### Document extract:
- - - - - - -

2020-frama-c/notes.txt

   1 16th Nov 2020
   2 Formally proving tiny bits of qemu using Frama-C
   3
   4 [in medias res]
   5
   6 In early October I was talking to one of the developers of Frama-C,
   7 which is a modular framework for verifying C programs.  It's been on
   8 my radar to learn for a long time, and I'm a co-maintainer of the
   9 package in Fedora.  I tried to follow one tutorial but never really
  10 got past installation and UI issues.  But the developer pointed me to
  11 a very good, short set of blog postings about using the command line
  12 tool.
  13
  14 I will provide links to tutorials etc at the end.
  15
  16 I decided to spend a day or two seeing if I could formally prove some
  17 production code inside qemu, and I arbitrarily picked one of the
  18 smallest pieces of code in the "util/" subdirectory:
  19
  20   $ wc -l util/*.c | sort -nr | tail -20
  21
  22 Actually there are two files:
  23
  24   $ ls -l util/range.c include/qemu/range.h
  25
  26 This is what the Range type looks like.  This is the complete
  27 definition upstream, with comments which are supposed to explain how
  28 it works:
  29
  30   /*
  31    * Operations on 64 bit address ranges.
  32    * Notes:
  33    * - Ranges must not wrap around 0, but can include UINT64_MAX.
  34    */
  35   struct Range {
  36       /*
  37        * Do not access members directly, use the functions!
  38        * A non-empty range has @lob <= @upb.
  39        * An empty range has @lob == @upb + 1.
  40        */
  41       uint64_t lob;        /* inclusive lower bound */
  42       uint64_t upb;        /* inclusive upper bound */
  43   };
  44   typedef struct Range Range;
  45
  46   +-----------+-----------+------------- - - - - -
  47   |           |           |
  48   +-----------+-----------+------------- - - - - -
  49                ^         ^
  50               lob ----- upb
  51
  52 Using the tutorial as my guide I wrote some simple predicates, a
  53 "predicate" being a statement which can be true or false:
  54
  55        * A non-empty range has @lob <= @upb.
  56        * An empty range has @lob == @upb + 1.
  57
  58   /*@
  59     predicate valid_range(struct Range range) =
  60       range.lob <= range.upb + 1;
  61
  62     predicate empty_range(struct Range range) =
  63       range.lob == range.upb + 1;
  64   */
  65
  66 Notice a few things here:
  67
  68  - These are statements written in a formal language.
  69
  70  - I'm using structs directly from the C code.
  71
  72  - The comments in the upstream code translate into predicates.
  73
  74 The first upstream function is:
  75
  76   /* Is range empty? */
  77   static inline bool range_is_empty(const Range *range)

- - - - - - -

### Task 1:
Summarize the Frama-C notes in two sentences.
### Task 2:
Write what comes next in the Frama-C notes, picking up after their final line.

### Collected data entries:

- - - - - - -

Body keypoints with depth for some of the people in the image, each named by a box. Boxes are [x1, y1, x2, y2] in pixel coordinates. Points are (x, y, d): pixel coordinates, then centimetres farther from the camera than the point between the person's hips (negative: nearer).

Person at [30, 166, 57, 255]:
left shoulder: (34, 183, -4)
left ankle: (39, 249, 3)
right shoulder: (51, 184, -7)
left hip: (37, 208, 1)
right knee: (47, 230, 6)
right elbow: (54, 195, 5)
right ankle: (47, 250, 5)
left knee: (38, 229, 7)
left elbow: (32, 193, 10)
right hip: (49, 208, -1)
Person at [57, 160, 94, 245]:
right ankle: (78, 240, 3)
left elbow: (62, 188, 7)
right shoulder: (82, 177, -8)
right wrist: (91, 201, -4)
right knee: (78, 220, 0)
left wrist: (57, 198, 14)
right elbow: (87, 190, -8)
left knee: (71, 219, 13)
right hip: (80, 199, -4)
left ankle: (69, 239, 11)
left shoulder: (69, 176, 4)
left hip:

- - - - - - -

### Written response 1:
After a Frama-C developer recommended a short set of blog posts on the command-line tool, the author set out to spend a day or two trying to formally prove one of the smallest pieces of production code in qemu's "util/" subdirectory, the Range type in util/range.c and include/qemu/range.h. Using the tutorial as a guide, the author turned the upstream comments about non-empty and empty ranges into two predicates, valid_range and empty_range, written in a formal language that uses structs directly from the C code.

### Written response 2:
  78   {
  79       return range->lob > range->upb;
  80   }
  81
  82 and using the predicates we can write a specification:
  83
  84   /* Is range empty? */
  85   /*@
  86     requires \valid_read(range);
  87     requires valid_range(*range);
  88     assigns \nothing;
  89     ensures \result <==> empty_range(*range);
  90    */
  91   static inline bool range_is_empty(const Range *range)
  92   {
  93       return range->lob > range->upb;
  94   }
  95
  96 And we can compile and prove that:
  97
  98   $ frama-c -wp -wp-rte snippets/range_is_empty.c
  99
 100 Frama-C parsed the C code and the formal specification and machine
 101 checked it, and it's correct - the code is bug-free.
 102
 103 = OVERVIEW OF FRAMA-C ECOSYSTEM =
 104
 105
 106 XXX Modular Framework for analysis of C
 107
 108 XXX Take some slides from David Mentre's presentation.
 109
 110 XXX Explain which companies are using Frama-C.
 111
 112 XXX WP plugin
 113
 114 XXX ACSL language
 115
 116
 117
 118 = BACK TO RANGE.C =
 119
 120 Going back to what we proved so far:
 121
 122   /*@
 123     predicate valid_range(struct Range range) =
 124       range.lob <= range.upb + 1;
 125
 126     predicate empty_range(struct Range range) =
 127       range.lob == range.upb + 1;
 128   */
 129
 130   /* Is range empty? */
 131   /*@
 132     requires \valid_read(range);
 133     requires valid_range(*range);
 134     assigns \nothing;
 135     ensures \result <==> empty_range(*range);
 136    */
 137   static inline bool range_is_empty(const Range *range)
 138   {
 139       return range->lob > range->upb;
 140   }
 141
 142   $ frama-c -wp -wp-rte snippets/range_is_empty.c
 143   XXX OUTPUT OF FRAMA-C XXX
 144
 145 The "@"-comments are ACSL.  The C code is parsed by Frama-C into an
 146 abstract syntax tree.  We told Frama-C to apply the WP plugin.  The
 147 specification and C code were translated into first-order logic
 148 statements and passed to the Alt-Ergo SMT prover to see if it could
 149 find a Proof Obligation (PO).
 150
 151 We need to be very clear about what happened:
 152
 153  - The preconditions must be fulfilled in order for the proof to be
 154    correct.  If you are checking a whole program then that would check
 155    that all callers of this function are fulfilling the preconditions,
 156    but if you check only single functions then you are not doing that.
 157
 158  - The proof only shows that the post-condition holds.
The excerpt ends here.